→ EXTRACT PROVIDED
....................

# The Worst Hitter in MLB History

In [None]:
import pandas as pd
batting = pd.read_csv('../data/Batting.csv')

Data courtesy of [Sean Lahman's Baseball](http://www.seanlahman.com/baseball-archive/statistics/)

In [None]:
import scipy.stats as stats
import matplotlib.pyplot as plt
import numpy as np

## Exploring the Batting Dataset

In [None]:
batting.head()

In [None]:
batting.columns

In [None]:
batting.tail()

### Checking out Pete Rose's Career Numbers

In [None]:
batting[batting['playerID'] == 'rosepe01']

### Adding a `seasons` column

In [None]:
batting['seasons'] = batting['stint'].map(lambda x: x if x == 1 else 0)

### Adding a `year_rect` column

This eliminates multiple copies of the year for when players played with multiple teams in the same season. These two columns together will help when defining the `Era` column below.

In [None]:
def year_correct(row):
    """
    This function replaces multiple copies of the same year
    in a player's record with 0's.
    """
    if row['stint'] != 1:
        return 0
    else:
        return row['yearID']

In [None]:
batting['year_rect'] = batting.apply(year_correct, axis = 1)

In [None]:
batting[batting['playerID'] == 'rosepe01']

### Grouping By `playerID` and then Summing Will Show Career Totals

In [None]:
players = batting.groupby('playerID').sum()

#### Hank Aaron, for example

In [None]:
players[players.index == 'aaronha01']

### Adding a Batting Average Column

In [None]:
players['avg'] = players['H'] / players['AB']
players[players.index == 'rosepe01']

### Adding a Slugging Average Column

In [None]:
players['slg'] = (players['H'] + players['2B'] + 2 * players['3B'] + 3 * players['HR']) / players['AB']

In [None]:
players.head()

## Finding the Worst Hitter

Beging by simply sorting according to batting average.

In [None]:
players['avg'].sort_values()

But this is obviously not good enough. By this measure, any player who played in only a few games but never got a hit is at the top (or bottom) of the list. But let's think like a Bayesian!

....................

→ DATA EXTRACT
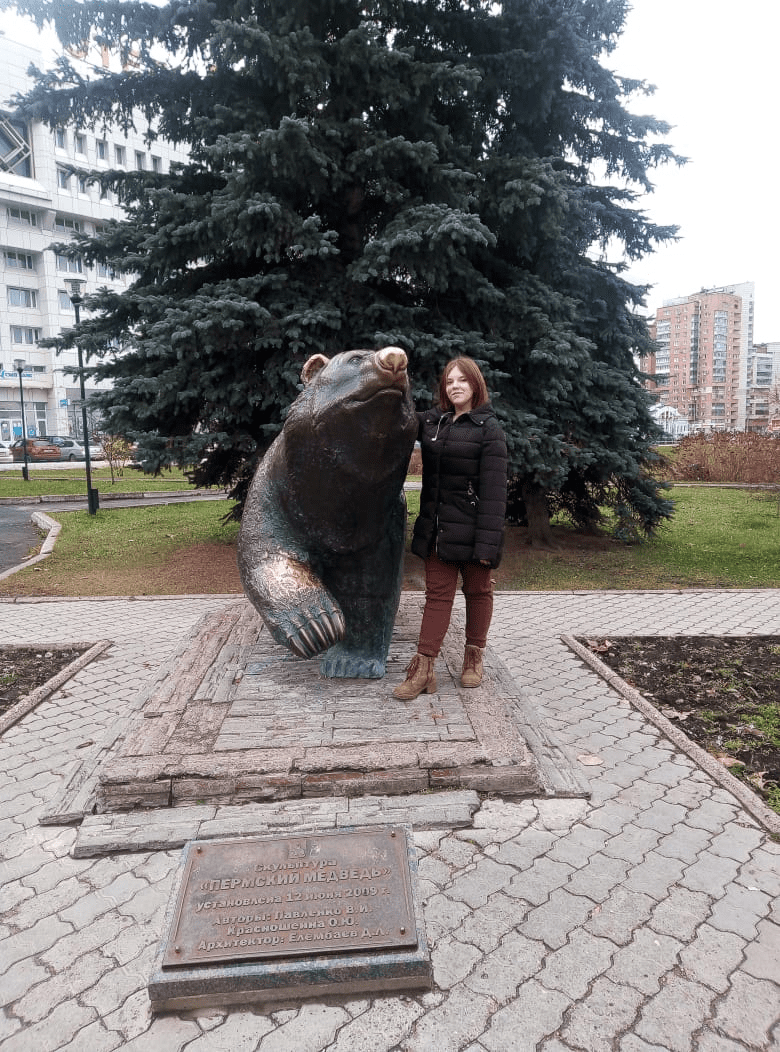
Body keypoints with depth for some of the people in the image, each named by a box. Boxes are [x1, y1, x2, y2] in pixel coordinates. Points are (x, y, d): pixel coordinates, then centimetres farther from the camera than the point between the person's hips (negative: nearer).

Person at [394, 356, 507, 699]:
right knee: (437, 594, 6)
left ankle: (474, 657, 30)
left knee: (477, 592, 12)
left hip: (471, 528, -4)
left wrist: (487, 542, -19)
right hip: (437, 527, 4)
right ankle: (423, 669, 8)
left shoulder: (488, 429, -8)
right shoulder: (432, 421, 8)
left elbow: (494, 490, -13)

....................

→ REQUIRED ACTION
Answer from the notebook on the worst hitter in MLB history above:
(a) What playerID does it use to look up Pete Rose?
(b) What does the year_correct function return when a row's stint is not 1?
(c) By what statistic does the first attempt to find the worst hitter sort the players?

→ EXERCISE SOLUTION
(a) rosepe01
(b) 0
(c) Batting average